▶ [Listed entries]:

[Start of section]

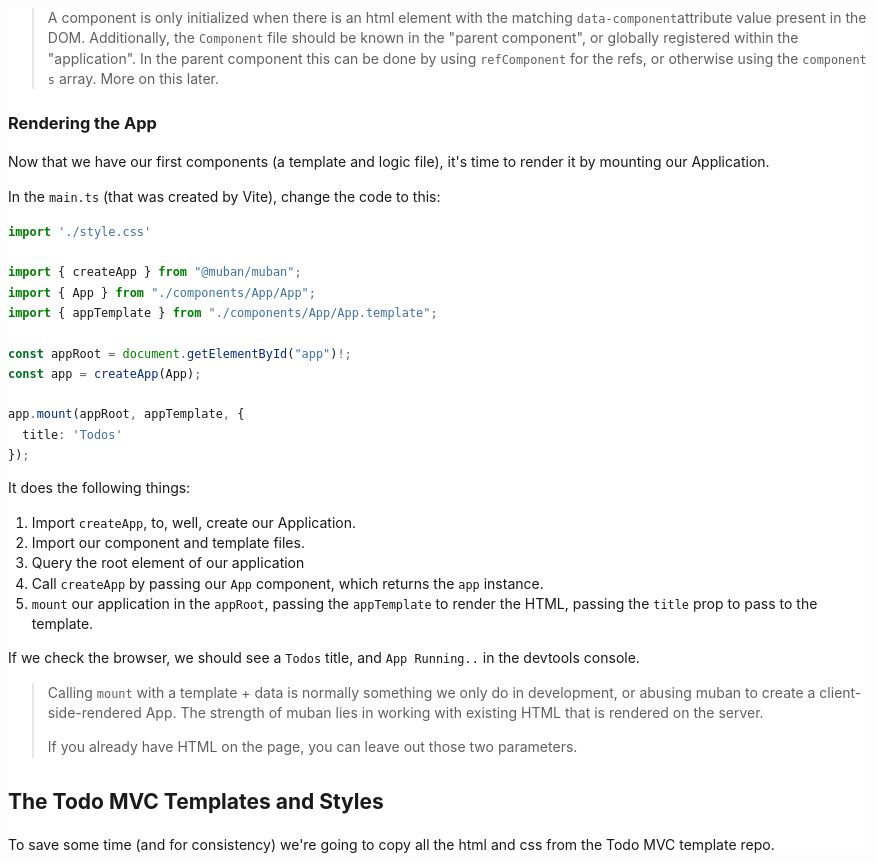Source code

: > A component is only initialized when there is an html element with the matching `data-component`attribute value
> present in the DOM. Additionally, the `Component` file should be known in the "parent component", or globally 
> registered within the "application". In the parent component this can be done by using `refComponent` for the refs,
> or otherwise using the `components` array. More on this later. 

### Rendering the App

Now that we have our first components (a template and logic file), it's time to render it by mounting our Application.

In the `main.ts` (that was created by Vite), change the code to this:

```ts
import './style.css'

import { createApp } from "@muban/muban";
import { App } from "./components/App/App";
import { appTemplate } from "./components/App/App.template";

const appRoot = document.getElementById("app")!;
const app = createApp(App);

app.mount(appRoot, appTemplate, {
  title: 'Todos'
});
```

It does the following things:

1. Import `createApp`, to, well, create our Application.
2. Import our component and template files.
3. Query the root element of our application
4. Call `createApp` by passing our `App` component, which returns the `app` instance.
5. `mount` our application in the `appRoot`, passing the `appTemplate` to render the HTML, passing the `title` prop 
   to pass to the template.

If we check the browser, we should see a `Todos` title, and `App Running..` in the devtools console.

> Calling `mount` with a template + data is normally something we only do in development, or abusing muban to create 
> a client-side-rendered App. The strength of muban lies in working with existing HTML that is rendered on the server.
> 
> If you already have HTML on the page, you can leave out those two parameters.


## The Todo MVC Templates and Styles

To save some time (and for consistency) we're going to copy all the html and css from the Todo MVC template repo.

[End of section]

▶ [Description of the task]: Verbatim copy without images: write the records above out in full.

▶ [Answer area]:
Source code

: > A component is only initialized when there is an html element with the matching `data-component`attribute value
> present in the DOM. Additionally, the `Component` file should be known in the "parent component", or globally 
> registered within the "application". In the parent component this can be done by using `refComponent` for the refs,
> or otherwise using the `components` array. More on this later. 

### Rendering the App

Now that we have our first components (a template and logic file), it's time to render it by mounting our Application.

In the `main.ts` (that was created by Vite), change the code to this:

```ts
import './style.css'

import { createApp } from "@muban/muban";
import { App } from "./components/App/App";
import { appTemplate } from "./components/App/App.template";

const appRoot = document.getElementById("app")!;
const app = createApp(App);

app.mount(appRoot, appTemplate, {
  title: 'Todos'
});
```

It does the following things:

1. Import `createApp`, to, well, create our Application.
2. Import our component and template files.
3. Query the root element of our application
4. Call `createApp` by passing our `App` component, which returns the `app` instance.
5. `mount` our application in the `appRoot`, passing the `appTemplate` to render the HTML, passing the `title` prop 
   to pass to the template.

If we check the browser, we should see a `Todos` title, and `App Running..` in the devtools console.

> Calling `mount` with a template + data is normally something we only do in development, or abusing muban to create 
> a client-side-rendered App. The strength of muban lies in working with existing HTML that is rendered on the server.
> 
> If you already have HTML on the page, you can leave out those two parameters.


## The Todo MVC Templates and Styles

To save some time (and for consistency) we're going to copy all the html and css from the Todo MVC template repo.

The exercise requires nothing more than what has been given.